Source document:
Re: Dreaming On

From: David Nyman <david.nyman.domain.name.hidden>
Date: Tue, 01 Sep 2009 00:46:51 +0100

2009/8/31 Flammarion <peterdjones.domain.name.hidden>:

>> It's more an attempt to characterise our
>> metaphysical *situation*: i.e. the intuition that it is enduring,
>> immediate, self-referential and self-relative. Actually, reflecting
>> on exchanges with Bruno, I wonder if one might well say that this
>> position is globally solipsistic.
>
> That reads like a contradiction in terms to me

Etc, etc....

Peter, I must say that I sometimes find your style of commenting
unhelpful. Any attempt to set out one's ideas - however inadequate
the result may be - must rely on some sequencing of thought in which
an earlier statement may depend on a later. Consequently when you
interpolate the flow of the narrative with constant expostulations of
this sort I have to wonder how much time you permit to elapse before
concluding that what I say must be incoherent, deluded, or simply
wrong. Any of the foregoing might indeed be true, but since I don't
force you to make comments on what I write, we might both gain more
from the exercise if you made it more readily apparent that you reach
your conclusions a little less precipitately.

Images of plotted data
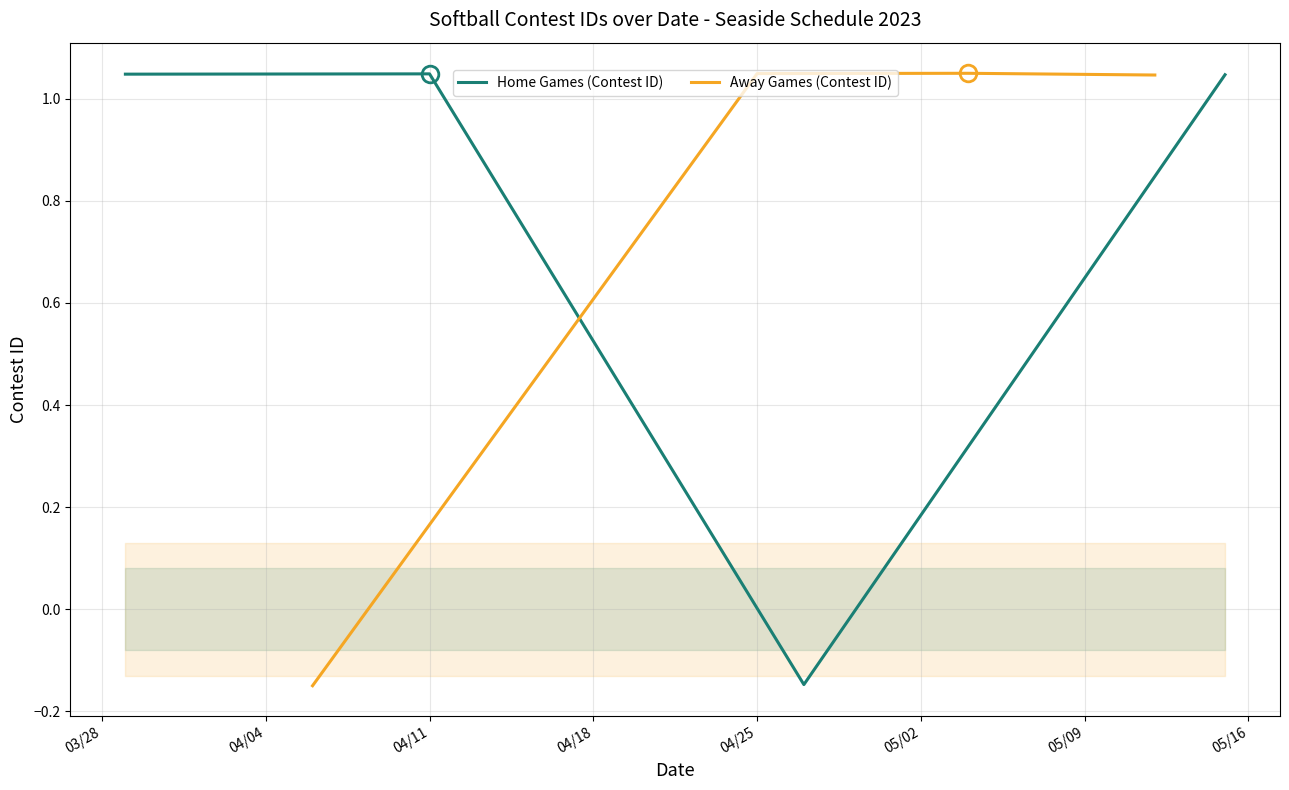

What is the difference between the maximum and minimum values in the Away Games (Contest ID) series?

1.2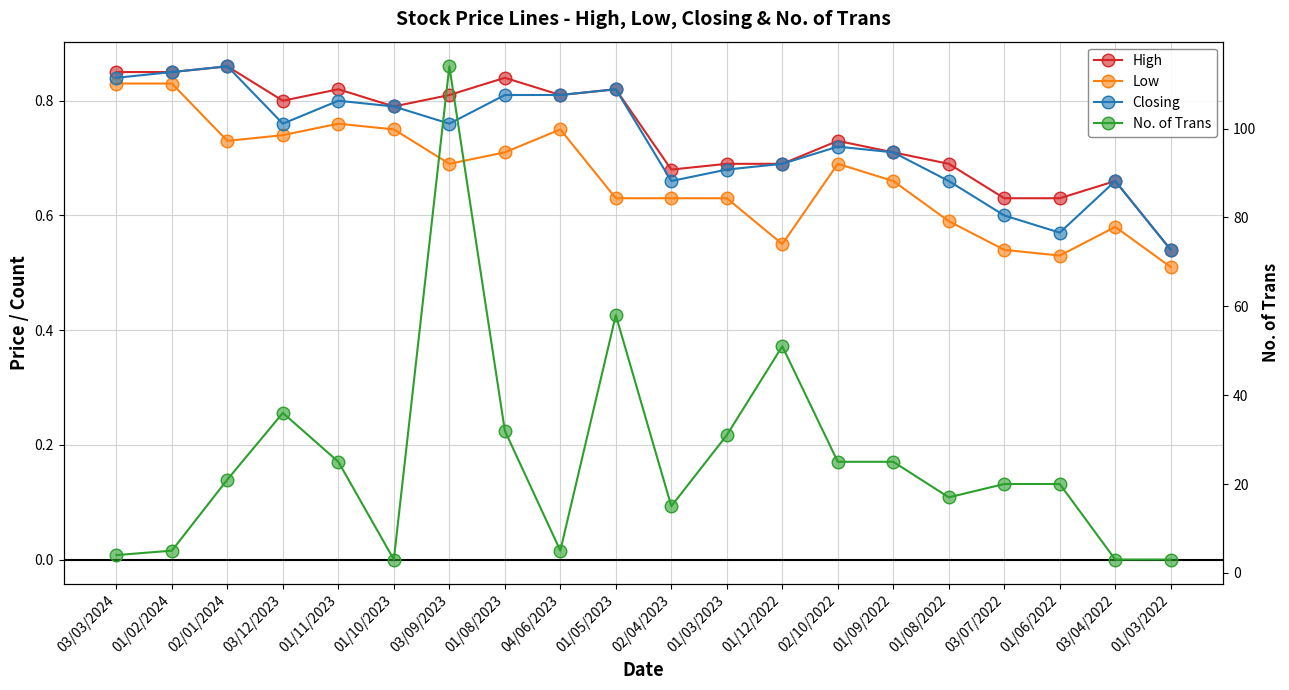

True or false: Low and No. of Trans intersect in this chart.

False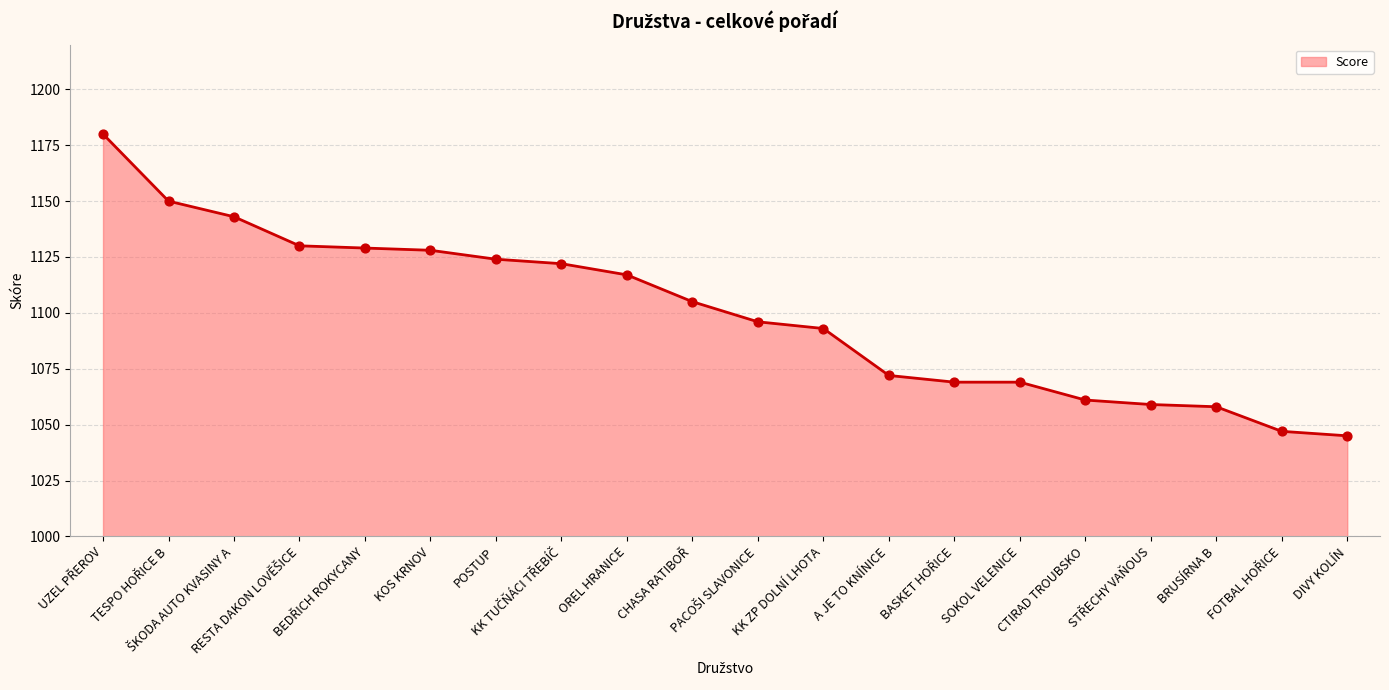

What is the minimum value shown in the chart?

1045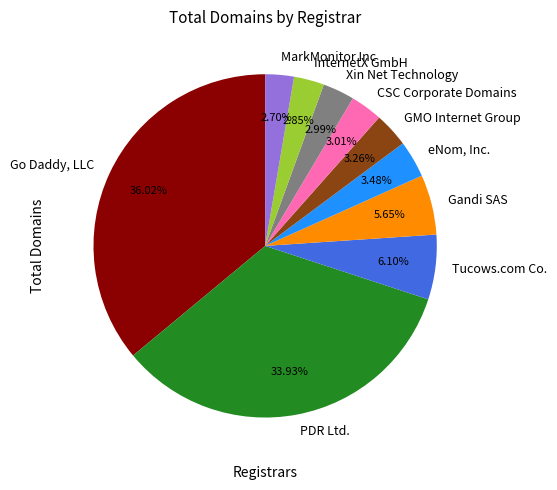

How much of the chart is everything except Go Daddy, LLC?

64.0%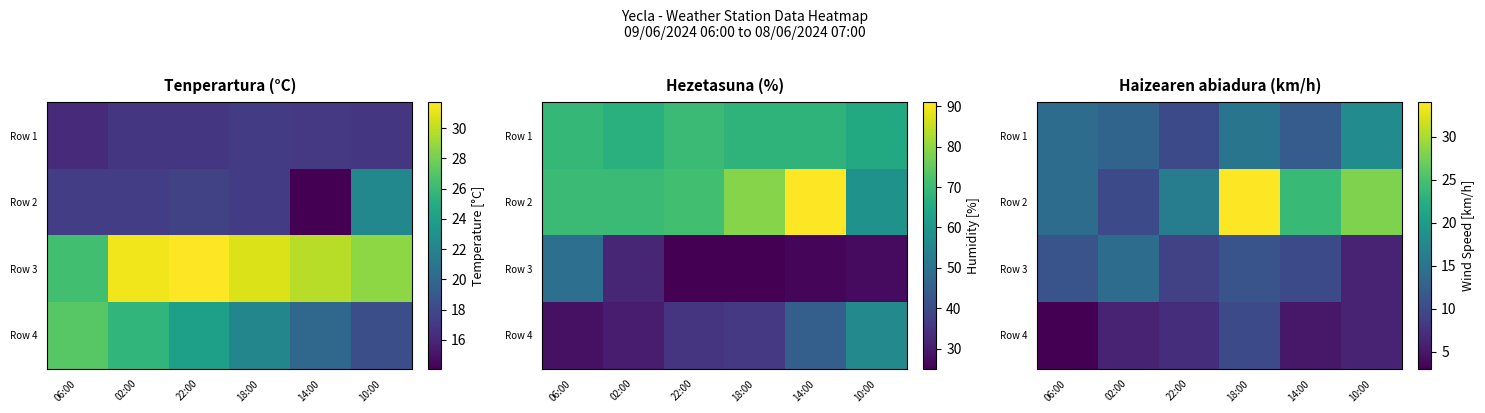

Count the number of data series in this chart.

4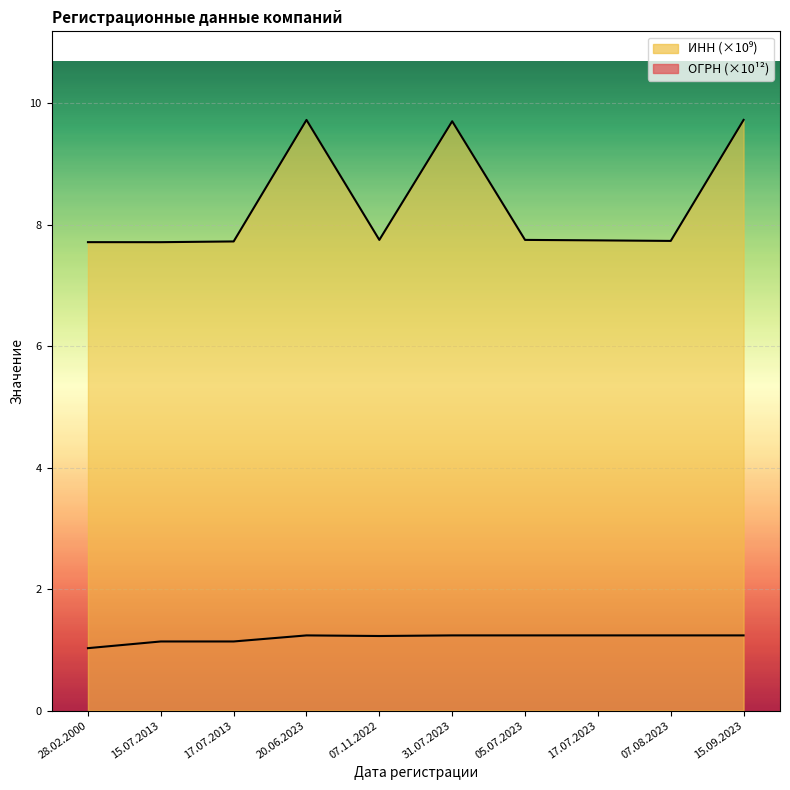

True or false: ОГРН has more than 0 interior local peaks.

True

What is needed: Return the passage of the message that begins at the words "Peter, I must" and stops after the words "little less precipitately.", copied without change. The rows are separate material and have no connection to the message.

Answer to the exercise:
Peter, I must say that I sometimes find your style of commenting
unhelpful. Any attempt to set out one's ideas - however inadequate
the result may be - must rely on some sequencing of thought in which
an earlier statement may depend on a later. Consequently when you
interpolate the flow of the narrative with constant expostulations of
this sort I have to wonder how much time you permit to elapse before
concluding that what I say must be incoherent, deluded, or simply
wrong. Any of the foregoing might indeed be true, but since I don't
force you to make comments on what I write, we might both gain more
from the exercise if you made it more readily apparent that you reach
your conclusions a little less precipitately.